[Recorded data]
|---|

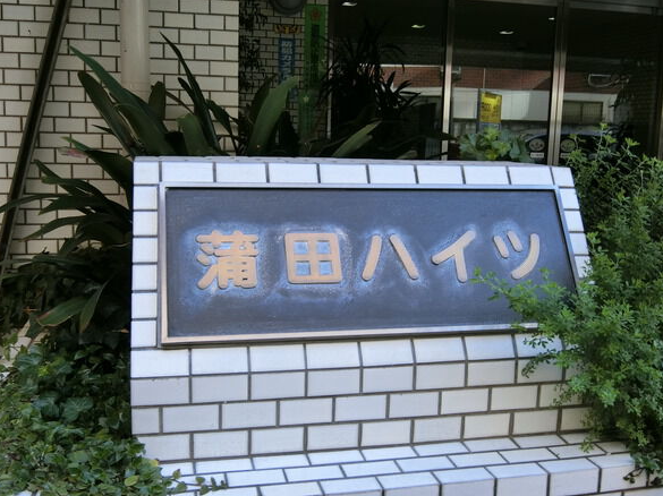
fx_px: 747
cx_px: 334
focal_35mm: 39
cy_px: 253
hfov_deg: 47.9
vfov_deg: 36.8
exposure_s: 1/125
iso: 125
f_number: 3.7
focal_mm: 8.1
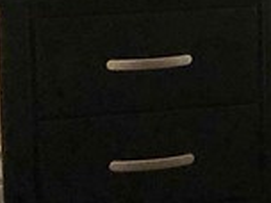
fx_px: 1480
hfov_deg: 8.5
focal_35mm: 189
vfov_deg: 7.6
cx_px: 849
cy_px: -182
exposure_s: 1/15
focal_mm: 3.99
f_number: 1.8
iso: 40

|---|

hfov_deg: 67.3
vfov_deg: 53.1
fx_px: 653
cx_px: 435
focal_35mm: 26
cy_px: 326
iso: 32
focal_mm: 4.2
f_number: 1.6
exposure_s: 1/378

|---|

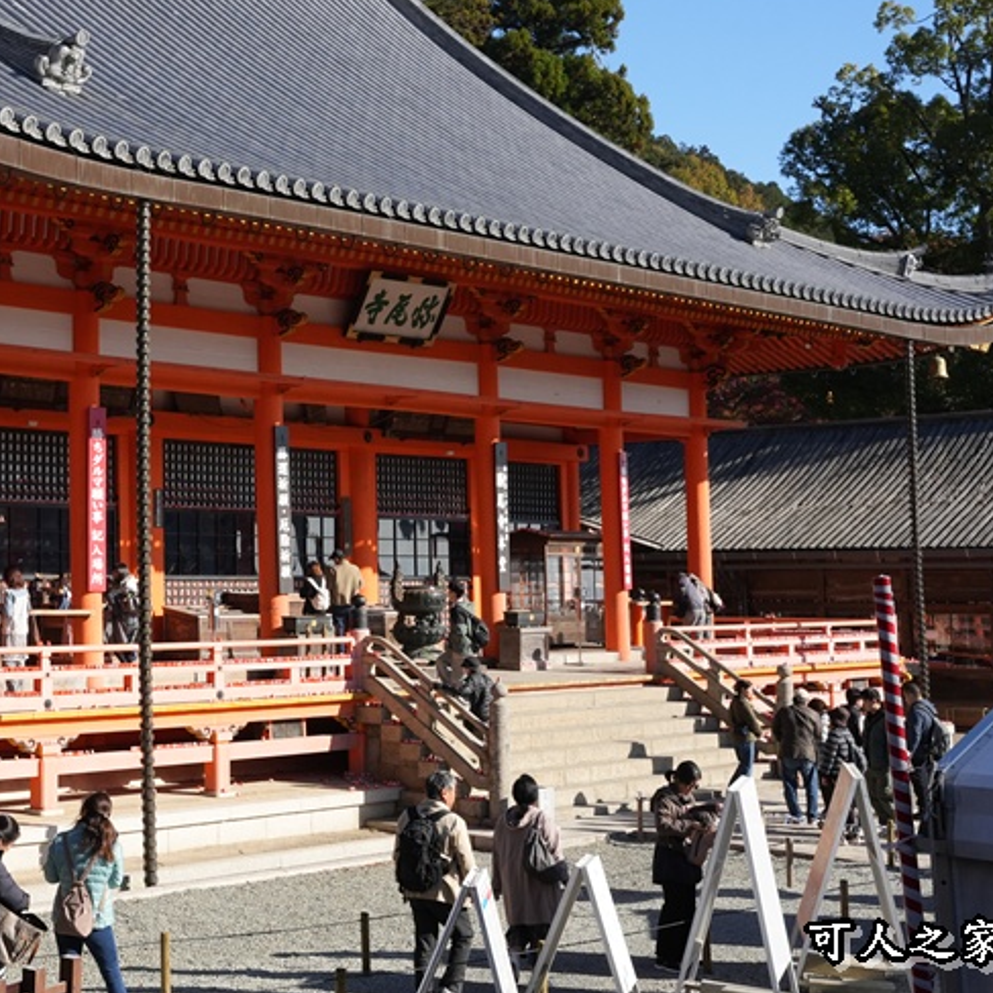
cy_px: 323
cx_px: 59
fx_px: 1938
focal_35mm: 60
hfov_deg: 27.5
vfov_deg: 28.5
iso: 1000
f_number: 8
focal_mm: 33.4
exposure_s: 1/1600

|---|

Your instructions: Among the lines above, repeat exactly those from the line with "focal_35mm: 60" to the line with "exposure_s: 1/1600", counting both ends.

Solution below:
focal_35mm: 60
hfov_deg: 27.5
vfov_deg: 28.5
iso: 1000
f_number: 8
focal_mm: 33.4
exposure_s: 1/1600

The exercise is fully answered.